Passage of the Voting Rights Act of 1965 was an important step in the struggle to end discriminatory treatment of minorities who seek to exercise one of the most fundamental rights of our citizens: the right to vote. Though the Act as a whole was the subject of debate and controversy, §2 prompted little criticism. The likely explanation for its general acceptance is that, as first enacted, §2 tracked, in part, the text of the Fifteenth Amendment. It prohibited practices "imposed or applied by any State or political subdivision to deny or abridge the right of any citizen of the United States to vote on account of race or color." 79 Stat. 437; cf. U. S. Const., Amdt. 15 ("The right of citizens of the United States to vote shall not be denied or abridged by the United States or by any State on account of race, color, or previous condition of servitude"); see also S. Rep. No. 162, 89th Cong., 1st Sess., pt. 3, pp. 19-20 (1965). In Mobile v. Bolden, 446 U. S. 55, 60-61 (1980), this Court held that §2, as it then read, "no more than elaborates upon ... the Fifteenth Amendment" and was "intended to have an effect no different from that of the Fifteenth Amendment itself."

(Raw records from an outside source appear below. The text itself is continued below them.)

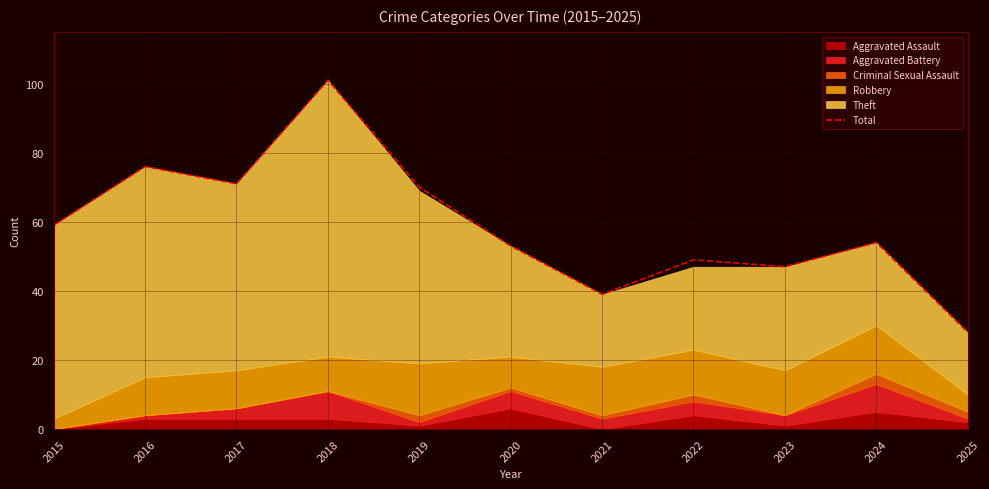

Reading left to right, extract all data points from this chart.

2015=59	2016=76	2017=71	2018=101	2019=70	2020=53	2021=39	2022=49	2023=47	2024=54	2025=28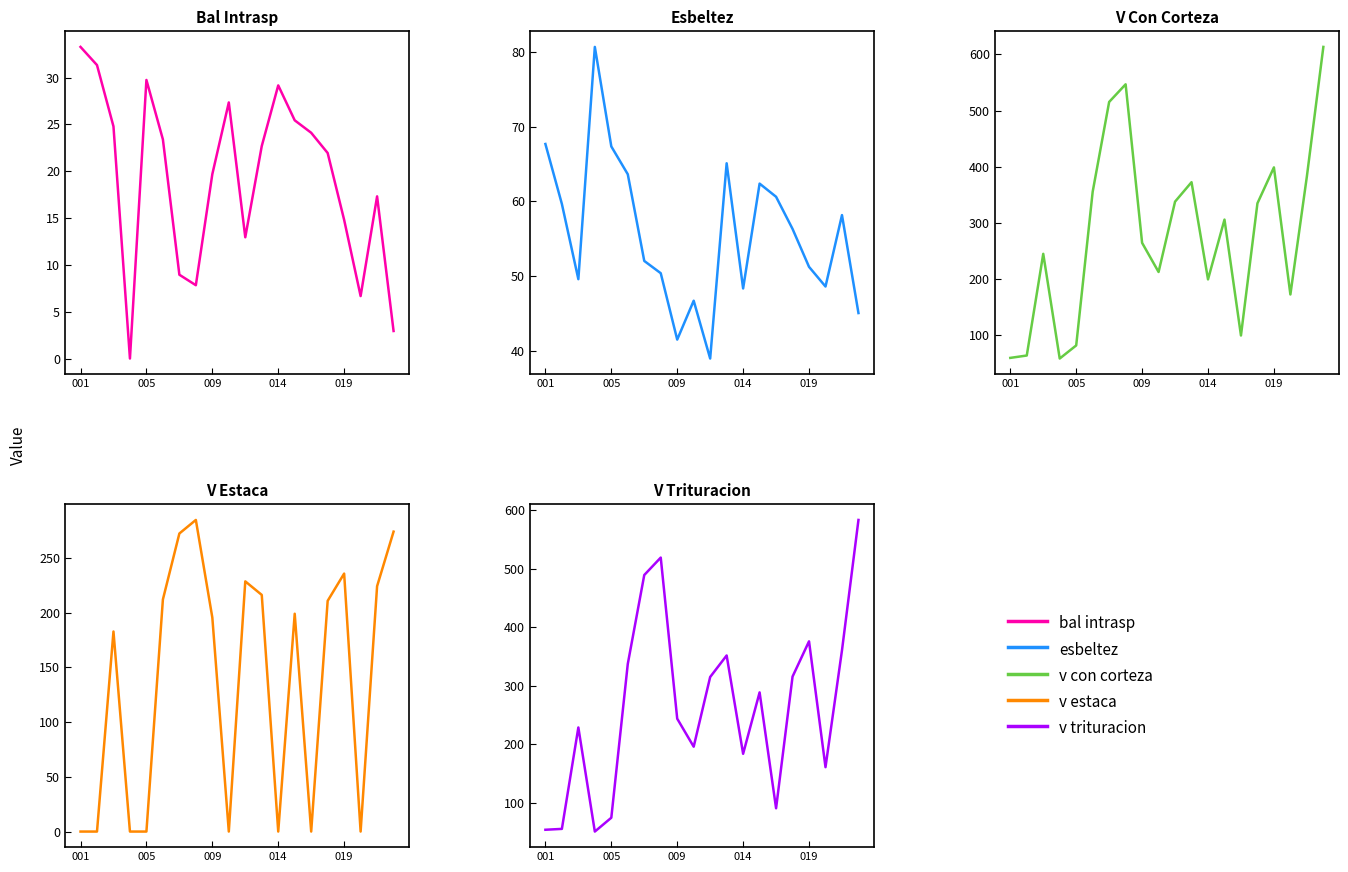

How many interior local peaks does the v_con_corteza series have?

5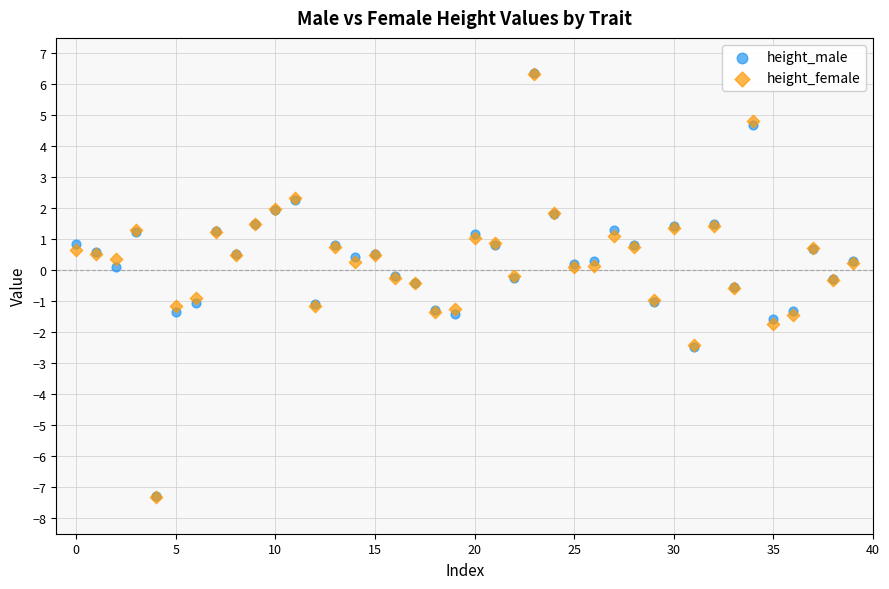

Which series has the widest spread of Y values?

height_male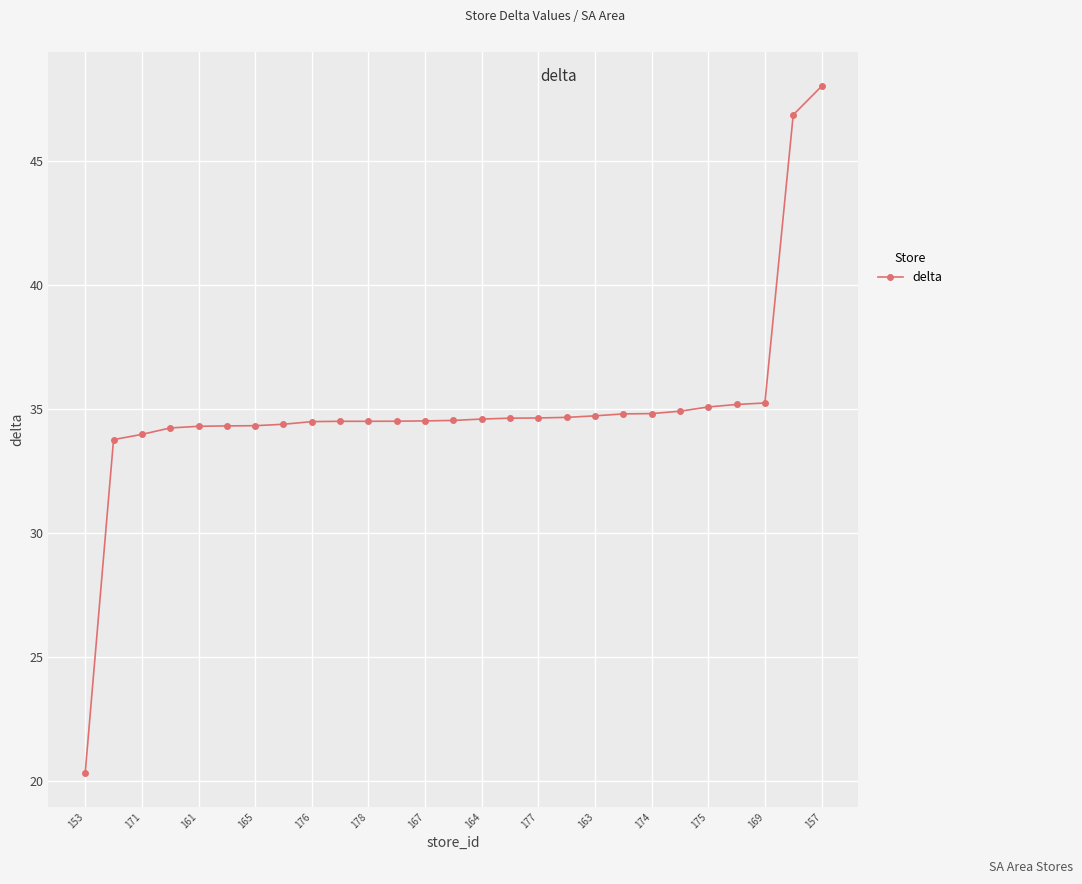

What is the value of the 16th point from the left?

34.6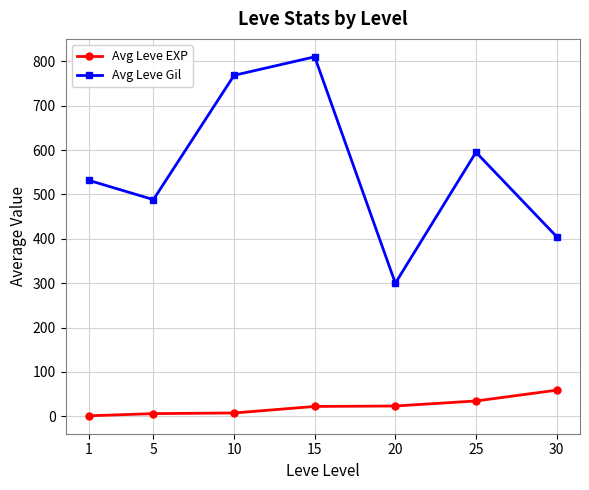

True or false: Avg Leve Gil and Avg Leve EXP intersect in this chart.

False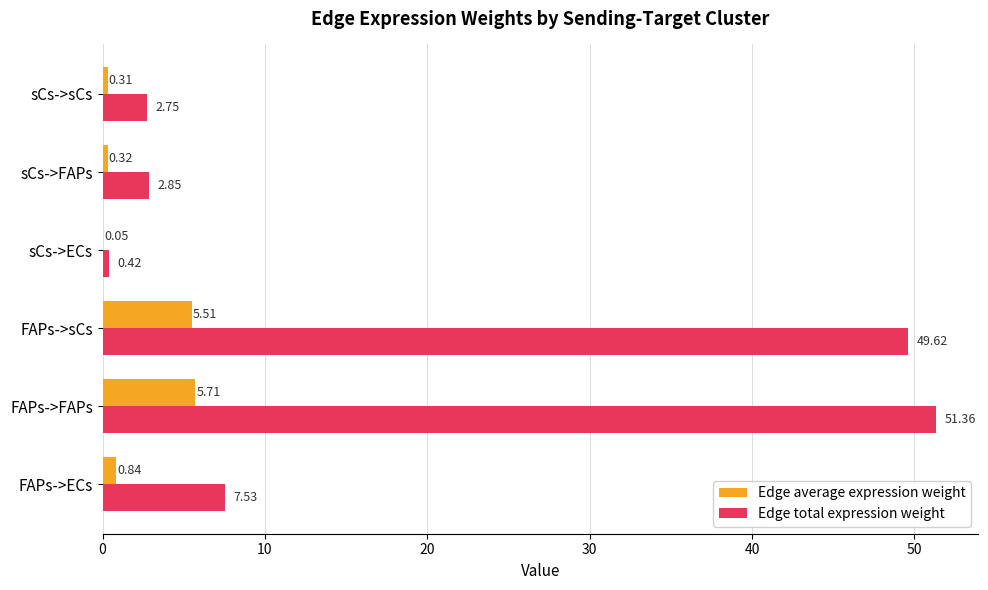

Which series has the largest total across all categories?

Edge total expression weight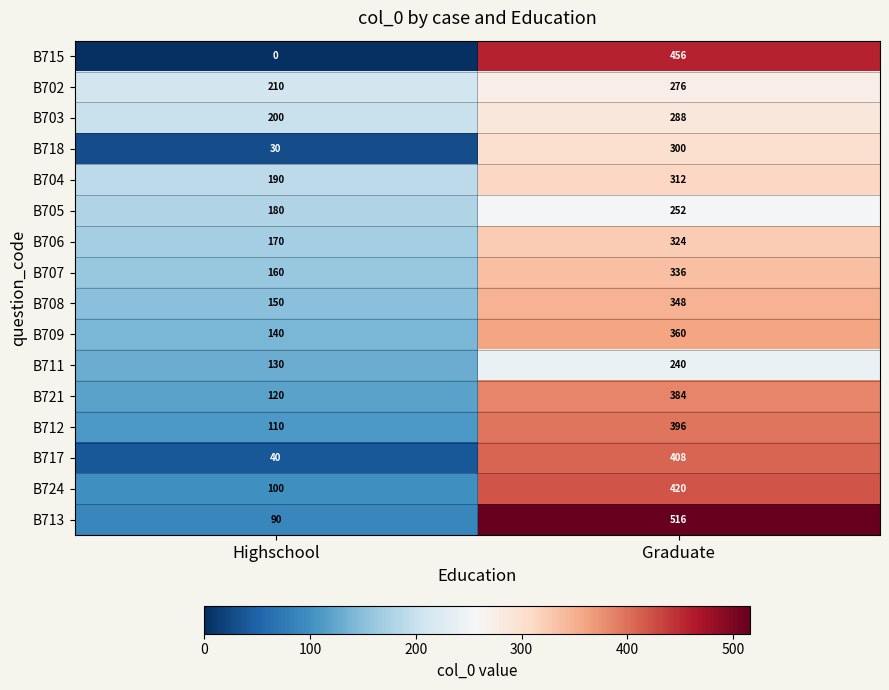

List the labels in order of B721 value, largest first.

Graduate, Highschool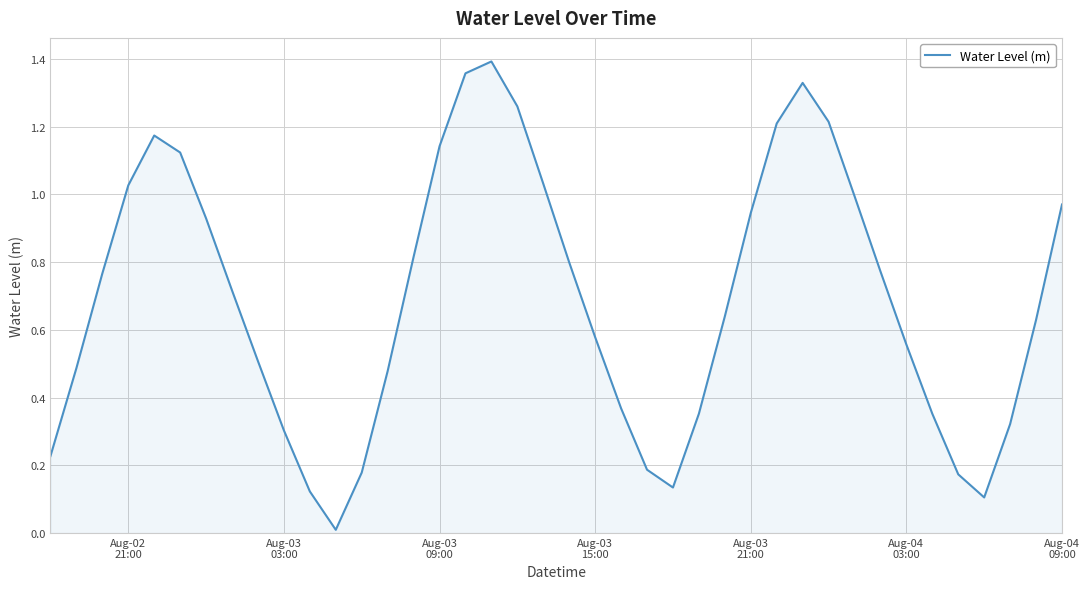

Does the chart have visible grid lines?

Yes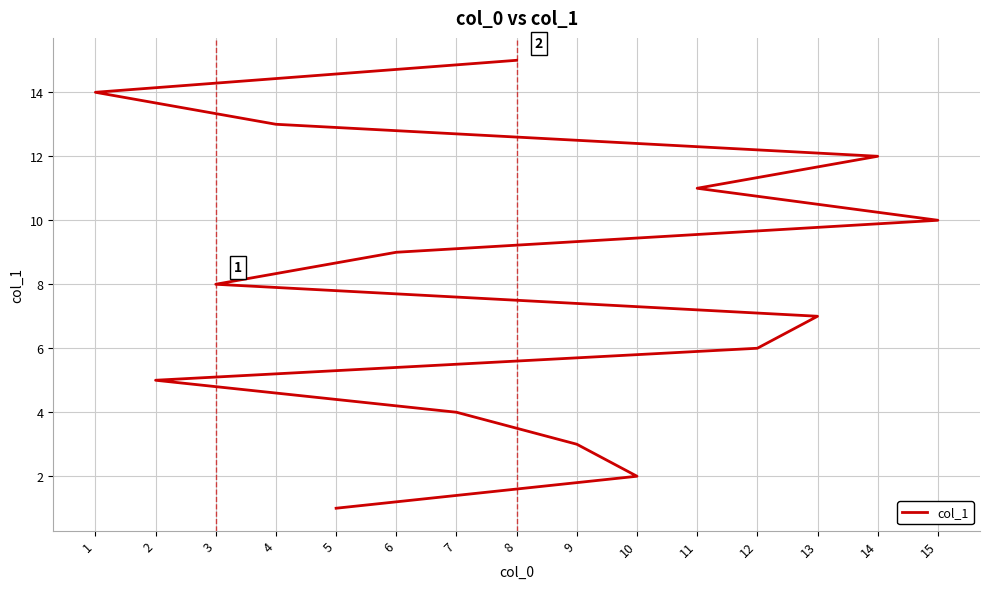

What is the difference between the values at 1 and 13?

7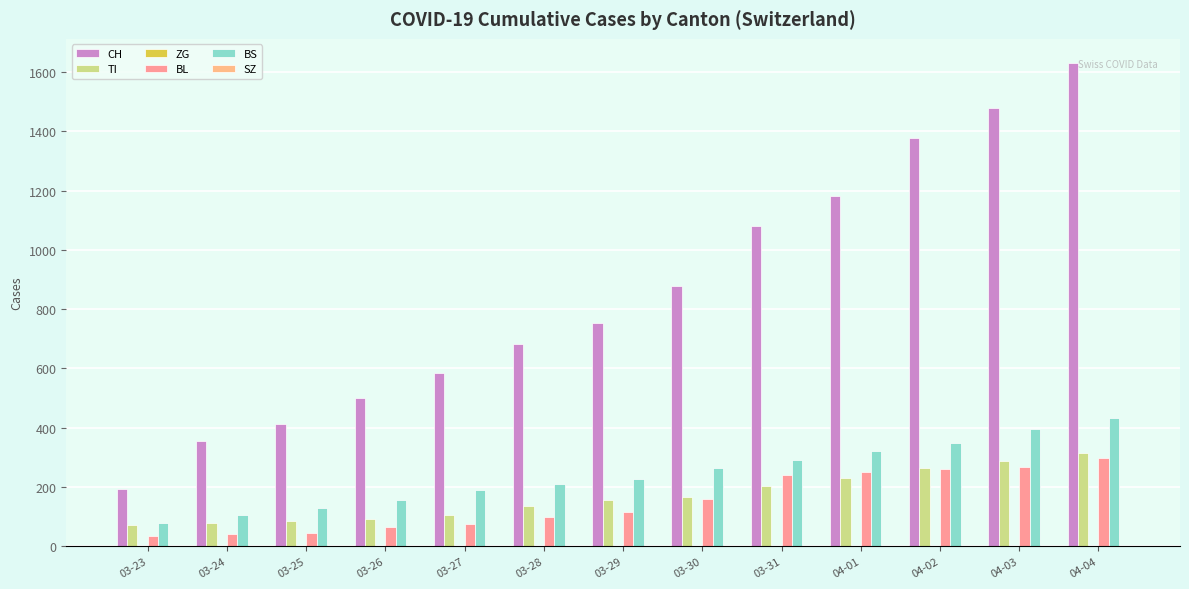

Rank the series at 04-02 from lowest to highest value.

ZG, SZ, BL, TI, BS, CH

In 1982, after the Mobile ruling, Congress amended §2, giving the statute its current form. The original Act had employed an intent requirement, prohibiting only those practices "imposed or applied ... to deny or abridge" the right to vote. 79 Stat. 437. The amended version of §2 requires consideration of effects, as it prohibits practices "imposed or applied ... in a manner which results in a denial or abridgment" of the right to vote. 96 Stat. 134, 42 U. S. C. §1973(a) (2000 ed.). The 1982 amendments also added a subsection, §2(b), providing a test for determining whether a §2 violation has occurred. The relevant text of the statute now states:
"(a) No voting qualification or prerequisite to voting or standard, practice, or procedure shall be imposed or applied by any State or political subdivision in a manner which results in a denial or abridgement of the right of any citizen of the United States to vote on account of race or color [or membership in a language minority group], as provided in subsection (b) of this section.
"(b) A violation of subsection (a) of this section is established if, based on the totality of circumstances, it is shown that the political processes leading to nomination or election in the State or political subdivision are not equally open to participation by members of a class of citizens protected by subsection (a) of this section in that its members have less opportunity than other members of the electorate to participate in the political process and to elect representatives of their choice." 42 U. S. C. §1973.
This Court first construed the amended version of §2 in Thornburg v. Gingles, 478 U. S. 30 (1986). In Gingles, the plaintiffs were African-American residents of North Carolina who alleged that multimember districts diluted minority voting strength by submerging black voters into the white majority, denying them an opportunity to elect a candidate of their choice. The Court identified three "necessary preconditions" for a claim that the use of multimember districts constituted actionable vote dilution under §2: (1) The minority group must be "sufficiently large and geographically compact to constitute a majority in a single-member district," (2) the minority group must be "politically cohesive," and (3) the majority must vote "sufficiently as a bloc to enable it ... usually to defeat the minority's preferred candidate." Id., at 50-51.